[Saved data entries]
=== Section Start ===

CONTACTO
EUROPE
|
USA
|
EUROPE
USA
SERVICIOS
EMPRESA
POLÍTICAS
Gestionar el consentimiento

=== Section End ===

Your task is to retype the records precisely as they stand.

CONTACTO
EUROPE
|
USA
|
EUROPE
USA
SERVICIOS
EMPRESA
POLÍTICAS
Gestionar el consentimiento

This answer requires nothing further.